# About this task
Print the records below word for word, but leave out the pictures.

# Records to use
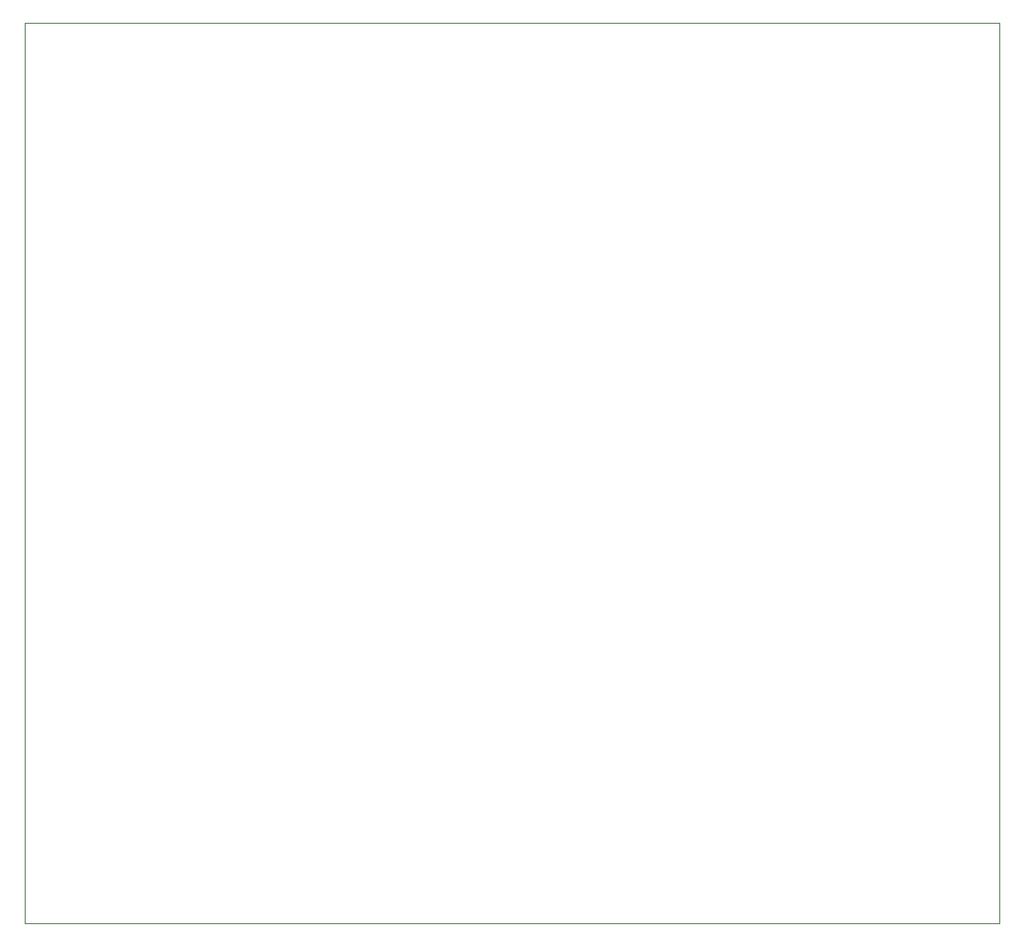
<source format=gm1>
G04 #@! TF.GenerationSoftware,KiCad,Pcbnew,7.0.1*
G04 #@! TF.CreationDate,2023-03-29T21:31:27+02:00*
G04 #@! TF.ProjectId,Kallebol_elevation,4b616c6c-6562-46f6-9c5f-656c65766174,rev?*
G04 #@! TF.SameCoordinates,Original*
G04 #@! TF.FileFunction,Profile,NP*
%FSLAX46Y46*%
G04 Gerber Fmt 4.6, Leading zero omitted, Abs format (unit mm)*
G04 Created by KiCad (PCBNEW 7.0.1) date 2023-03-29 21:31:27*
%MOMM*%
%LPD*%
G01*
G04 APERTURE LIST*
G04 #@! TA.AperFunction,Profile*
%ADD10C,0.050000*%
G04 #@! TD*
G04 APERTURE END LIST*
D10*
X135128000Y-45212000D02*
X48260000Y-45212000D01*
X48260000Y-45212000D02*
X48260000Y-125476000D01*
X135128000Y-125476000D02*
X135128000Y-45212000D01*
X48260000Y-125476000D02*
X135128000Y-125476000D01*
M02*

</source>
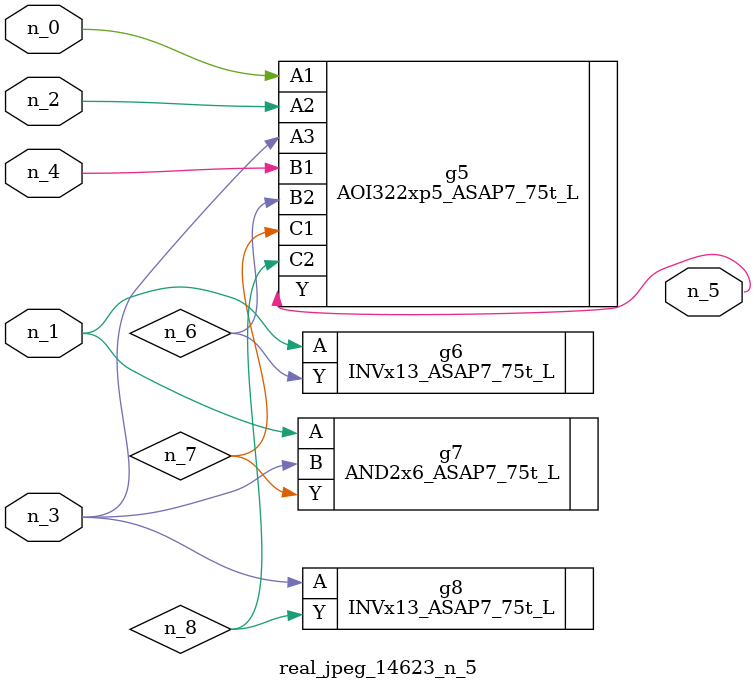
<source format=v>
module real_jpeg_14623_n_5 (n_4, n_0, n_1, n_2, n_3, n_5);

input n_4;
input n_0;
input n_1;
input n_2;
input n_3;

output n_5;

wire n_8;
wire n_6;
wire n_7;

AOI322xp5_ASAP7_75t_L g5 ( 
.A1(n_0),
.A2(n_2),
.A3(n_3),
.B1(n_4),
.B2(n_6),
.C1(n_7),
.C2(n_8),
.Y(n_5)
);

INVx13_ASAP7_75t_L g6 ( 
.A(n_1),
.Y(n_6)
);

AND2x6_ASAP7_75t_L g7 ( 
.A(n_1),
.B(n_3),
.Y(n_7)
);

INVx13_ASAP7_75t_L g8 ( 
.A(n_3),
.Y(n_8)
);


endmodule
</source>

# Expected answer
<source format=gm1>
G04 #@! TF.GenerationSoftware,KiCad,Pcbnew,7.0.1*
G04 #@! TF.CreationDate,2023-03-29T21:31:27+02:00*
G04 #@! TF.ProjectId,Kallebol_elevation,4b616c6c-6562-46f6-9c5f-656c65766174,rev?*
G04 #@! TF.SameCoordinates,Original*
G04 #@! TF.FileFunction,Profile,NP*
%FSLAX46Y46*%
G04 Gerber Fmt 4.6, Leading zero omitted, Abs format (unit mm)*
G04 Created by KiCad (PCBNEW 7.0.1) date 2023-03-29 21:31:27*
%MOMM*%
%LPD*%
G01*
G04 APERTURE LIST*
G04 #@! TA.AperFunction,Profile*
%ADD10C,0.050000*%
G04 #@! TD*
G04 APERTURE END LIST*
D10*
X135128000Y-45212000D02*
X48260000Y-45212000D01*
X48260000Y-45212000D02*
X48260000Y-125476000D01*
X135128000Y-125476000D02*
X135128000Y-45212000D01*
X48260000Y-125476000D02*
X135128000Y-125476000D01*
M02*

</source>
<source format=v>
module real_jpeg_14623_n_5 (n_4, n_0, n_1, n_2, n_3, n_5);

input n_4;
input n_0;
input n_1;
input n_2;
input n_3;

output n_5;

wire n_8;
wire n_6;
wire n_7;

AOI322xp5_ASAP7_75t_L g5 ( 
.A1(n_0),
.A2(n_2),
.A3(n_3),
.B1(n_4),
.B2(n_6),
.C1(n_7),
.C2(n_8),
.Y(n_5)
);

INVx13_ASAP7_75t_L g6 ( 
.A(n_1),
.Y(n_6)
);

AND2x6_ASAP7_75t_L g7 ( 
.A(n_1),
.B(n_3),
.Y(n_7)
);

INVx13_ASAP7_75t_L g8 ( 
.A(n_3),
.Y(n_8)
);


endmodule
</source>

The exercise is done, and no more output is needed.